What is needed:
Write out the data exactly from its first line onward, ending with the line in which "power microscopy micrograph" appears.

(Collected data)
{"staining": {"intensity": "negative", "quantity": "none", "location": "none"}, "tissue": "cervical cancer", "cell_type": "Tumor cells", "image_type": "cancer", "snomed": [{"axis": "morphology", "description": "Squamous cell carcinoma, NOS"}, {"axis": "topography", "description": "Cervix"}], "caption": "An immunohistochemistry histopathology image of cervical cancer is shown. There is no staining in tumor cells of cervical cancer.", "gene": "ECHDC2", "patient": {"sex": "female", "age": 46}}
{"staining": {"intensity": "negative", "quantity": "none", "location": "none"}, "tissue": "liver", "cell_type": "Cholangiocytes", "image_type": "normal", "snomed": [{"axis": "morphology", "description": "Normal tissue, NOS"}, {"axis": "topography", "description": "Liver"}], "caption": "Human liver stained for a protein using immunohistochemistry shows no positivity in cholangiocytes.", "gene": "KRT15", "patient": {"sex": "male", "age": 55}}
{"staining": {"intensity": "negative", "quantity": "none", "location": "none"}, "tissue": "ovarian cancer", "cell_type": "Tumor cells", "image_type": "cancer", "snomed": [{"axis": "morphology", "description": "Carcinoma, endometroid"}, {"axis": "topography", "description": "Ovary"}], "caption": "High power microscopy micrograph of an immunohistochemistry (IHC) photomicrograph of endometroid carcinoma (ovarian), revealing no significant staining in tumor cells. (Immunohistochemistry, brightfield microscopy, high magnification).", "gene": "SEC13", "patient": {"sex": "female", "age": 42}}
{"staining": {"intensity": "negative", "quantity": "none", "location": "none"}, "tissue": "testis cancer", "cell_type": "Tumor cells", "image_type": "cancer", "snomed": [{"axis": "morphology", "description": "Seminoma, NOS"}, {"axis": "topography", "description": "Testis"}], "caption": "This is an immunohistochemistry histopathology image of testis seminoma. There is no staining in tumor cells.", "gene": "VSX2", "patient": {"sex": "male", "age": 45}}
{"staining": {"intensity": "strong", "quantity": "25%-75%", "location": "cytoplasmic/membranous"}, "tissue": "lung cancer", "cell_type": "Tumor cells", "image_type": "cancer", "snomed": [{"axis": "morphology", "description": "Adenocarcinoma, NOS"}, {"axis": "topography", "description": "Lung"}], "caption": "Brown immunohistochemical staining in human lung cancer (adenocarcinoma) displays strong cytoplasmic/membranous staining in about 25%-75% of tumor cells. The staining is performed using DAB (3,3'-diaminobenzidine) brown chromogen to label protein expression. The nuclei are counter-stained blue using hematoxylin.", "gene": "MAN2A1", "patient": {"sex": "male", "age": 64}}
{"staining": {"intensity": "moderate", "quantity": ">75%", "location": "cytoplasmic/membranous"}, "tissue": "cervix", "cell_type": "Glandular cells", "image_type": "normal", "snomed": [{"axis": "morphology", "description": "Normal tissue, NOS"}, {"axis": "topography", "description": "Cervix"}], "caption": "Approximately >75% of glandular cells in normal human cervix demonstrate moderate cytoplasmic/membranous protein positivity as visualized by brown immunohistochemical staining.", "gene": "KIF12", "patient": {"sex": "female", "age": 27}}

Answer space:
{"staining": {"intensity": "negative", "quantity": "none", "location": "none"}, "tissue": "cervical cancer", "cell_type": "Tumor cells", "image_type": "cancer", "snomed": [{"axis": "morphology", "description": "Squamous cell carcinoma, NOS"}, {"axis": "topography", "description": "Cervix"}], "caption": "An immunohistochemistry histopathology image of cervical cancer is shown. There is no staining in tumor cells of cervical cancer.", "gene": "ECHDC2", "patient": {"sex": "female", "age": 46}}
{"staining": {"intensity": "negative", "quantity": "none", "location": "none"}, "tissue": "liver", "cell_type": "Cholangiocytes", "image_type": "normal", "snomed": [{"axis": "morphology", "description": "Normal tissue, NOS"}, {"axis": "topography", "description": "Liver"}], "caption": "Human liver stained for a protein using immunohistochemistry shows no positivity in cholangiocytes.", "gene": "KRT15", "patient": {"sex": "male", "age": 55}}
{"staining": {"intensity": "negative", "quantity": "none", "location": "none"}, "tissue": "ovarian cancer", "cell_type": "Tumor cells", "image_type": "cancer", "snomed": [{"axis": "morphology", "description": "Carcinoma, endometroid"}, {"axis": "topography", "description": "Ovary"}], "caption": "High power microscopy micrograph of an immunohistochemistry (IHC) photomicrograph of endometroid carcinoma (ovarian), revealing no significant staining in tumor cells. (Immunohistochemistry, brightfield microscopy, high magnification).", "gene": "SEC13", "patient": {"sex": "female", "age": 42}}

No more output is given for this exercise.